The US Senate Committee on Commerce is seeking explanations from Google CEO Sundar Pichai about a recent controversy at Google's smart home appliance company, Nest.
Last week, the search giant drew criticism because its Nest Secure hub, a home security system connected to the Internet, includes a microphone, but this has never been disclosed in hardware specifications, marketing materials or on the Nest website.
The existence of this microphone became evident after Google announced earlier this month that it was bringing its Assistant software to Nest Secure. The wizard, which allows people to check flight information or turn off lights in their home, makes extensive use of voice commands – and a microphone – when it is turned on on devices without a screen.
At the time, Google said that the fact that the microphone was omitted from the product specification was an "error". The company also said that the microphone had never been activated.
But that did not convince the committee members, who wrote a letter to Pichai asking for more information.
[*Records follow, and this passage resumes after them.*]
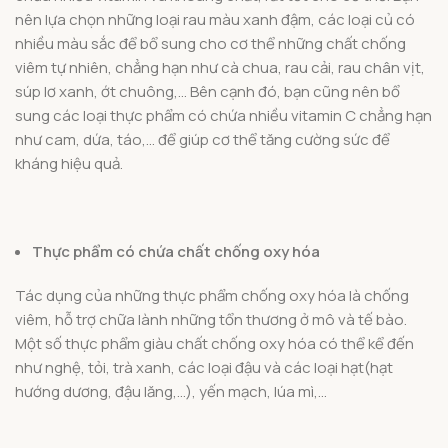
nên lựa chọn những loại rau màu xanh đậm, các loại củ có
nhiều màu sắc để bổ sung cho cơ thể những chất chống
viêm tự nhiên, chẳng hạn như cà chua, rau cải, rau chân vịt,
súp lơ xanh, ớt chuông,… Bên cạnh đó, bạn cũng nên bổ
sung các loại thực phẩm có chứa nhiều vitamin C chẳng hạn
như cam, dứa, táo,… để giúp cơ thể tăng cường sức để
kháng hiệu quả.
Thực phẩm có chứa chất chống oxy hóa
Tác dụng của những thực phẩm chống oxy hóa là chống
viêm, hỗ trợ chữa lành những tổn thương ở mô và tế bào.
Một số thực phẩm giàu chất chống oxy hóa có thể kể đến
như nghệ, tỏi, trà xanh, các loại đậu và các loại hạt(hạt
hướng dương, đậu lăng,…), yến mạch, lúa mì,…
"Google's failure to disclose a microphone in its Nest Secure product raises serious questions about its commitment to transparency and consumer disclosure," says the February 25 letter. "As consumer technologies become more advanced, it's critical that consumers know the capabilities of the devices they bring home so they can make informed choices."
The letter asks Pichai to follow up with the committee before March 12. The committee also wants an "in-person briefing" on the issue by March 29th. The letter was written by Senate Republicans Roger Wicker of Mississippi, John Thune of South Dakota and Jerry. Moran of Kansas.
Google did not immediately respond to a request for comment regarding the letter.
The controversy arises while Google – and the rest of Silicon Valley – is attacking a more in-depth review of privacy and data collection. Lawmakers and the general public have defeated Google for the use of location data on its Android phones, as well as for the access it gives third-party software publishers to read emails from users on Gmail.
The committee wants Pichai to specifically address six issues:
- Has a microphone always been part of the home security system and the Nest Secure alarm system?
- When and how did Google learn that a microphone was not listed in the Nest Secure technical specifications available to consumers?
- What steps has Google taken to inform Nest Secure device buyers that it contains an undisclosed microphone?
- Please describe the development process of Google's technical specifications for its products. At what stage of this process occurred the error that resulted in omitting the presence of the microphone in the Nest Secure device? Has Google taken steps to prevent such an error from being repeated in the technical specifications of other Google products?
- Does Google know or have they ever heard of a third party using the Nest Secure microphone for unauthorized purposes?
- Is Google aware of similar omissions in the technical specifications of any other Google product?
The Senate also points out that the undisclosed microphone makes consumers vulnerable to spying on hackers.
In addition, even if Google did not use the Nest Secure microphone to record information, or if it was disabled by default, hackers or other external entities could have activated the microphone to record information. unlawfully ", says the letter.
Nest has recently undergone other controversies regarding the protection of privacy. Last month, a hacker infiltrated the Nest Cam security camera of a San Francisco Bay Area family using a password obtained by a third party. The hacker convinced the family that the United States was the target of a North Korean nuclear attack. In December, another hacker took the camera of a man in Arizona to warn of security breaches. In another case this month, a hacker told a couple, through the device, that he was going to kidnap their child.